Push Notifications in Flutter, Done Right
Push notifications are two problems wearing one name. There's the plumbing — tokens, platform setup, delivery states — which is fiddly but finite. And there's the product problem — what to send, when to ask, where a tap should land — which is where most apps actually fail. Here's the practical version of both.
The plumbing: FCM as the backbone
For Flutter, the standard path is Firebase Cloud Messaging (FCM) via the firebase_messaging package. One integration covers both platforms: on Android FCM is native; on iOS, FCM wraps APNs — Apple still delivers the notification, FCM just gives you one API and one token format in front of it.
The iOS side has non-negotiable setup: an APNs key uploaded to Firebase, push capability enabled in Xcode, and testing on a physical device — the iOS simulator historically didn't support remote push (recent simulator versions on Apple Silicon can, with caveats), so a real device is still the only trustworthy test.
Tokens are identity — treat them that way
Each install gets a device token. Your backend needs it to send anything, so on startup: fetch the token, associate it with the signed-in user server-side, and listen to onTokenRefresh — tokens rotate, and a stale token means silently undelivered pushes.

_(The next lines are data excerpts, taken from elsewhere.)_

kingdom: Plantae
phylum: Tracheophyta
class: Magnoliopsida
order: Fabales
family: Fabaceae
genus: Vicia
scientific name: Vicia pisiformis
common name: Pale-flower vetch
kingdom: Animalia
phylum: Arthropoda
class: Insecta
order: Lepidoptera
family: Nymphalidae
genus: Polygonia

Two rules save real pain later. Store multiple tokens per user, keyed by device, or your user's phone stops buzzing the day they sign in on a tablet — and remove the token on sign-out, or the phone's next owner of that account session keeps getting someone else's notifications. And when your provider tells you a token is invalid, delete it; sending to dead tokens forever is how notification systems rot.
The three app states
Delivery behaves differently depending on where your app is, and you have to handle all three:
- Foreground: no system banner appears. You get a callback (
FirebaseMessaging.onMessage) and decide what to do — often an in-app banner, or nothing if the user is already looking at the relevant screen. Suppressing a "new message" popup for the chat the user is currently reading is the difference between polished and annoying. - Background: the system shows the notification;
onMessageOpenedAppfires when the user taps it. Your job is routing (see deep links below). - Terminated: the tap launches the app, and you retrieve the trigger via
getInitialMessage()during startup. Forgetting this case is the classic bug: notifications work in testing (app always running) and dump cold-start users on the home screen in production.
Also know the difference between notification messages (system displays them automatically) and data messages (silent payload, your code decides). Data messages give you control but are subject to OS throttling — battery savers and background restrictions mean silent pushes are not a reliable realtime channel. Anything the user must see should be a notification message.
A tap is a promise
Every notification should deep-link to the exact content it announces. "New comment on your post" must open that post, at that comment — not the app's home screen. Put a route or entity ID in the payload, and route from all three app states through one function so the behavior can't drift apart.
The product side: permission and restraint
On iOS (and Android 13+), you must ask permission — and the OS gives you essentially one clean shot. Don't burn it at first launch, before the app has shown any value. Ask in context, when the user does something notifications obviously improve: follows a topic, places an order, starts a conversation. Acceptance is dramatically better when the benefit is self-evident at the moment of asking.
Then respect the grant. Every notification trains users on your worth. Transactional and personal ones (your order shipped, someone replied) sustain trust; generic re-engagement blasts ("We miss you!") train users to disable you — and the OS increasingly notices too. Offer per-category toggles in settings so a user irritated by one stream can mute it without nuking everything at the system level. A partial opt-out you designed beats the total one the OS offers.
The takeaway
Get the plumbing right once — FCM, token lifecycle tied to auth, all three app states, deep links from a single router — and then be disciplined about what you send. Ask for permission at a moment of obvious value, make every notification specific and personal, and give users granular controls. Push is the most intimate channel you have; treat it like you'd like your own phone treated.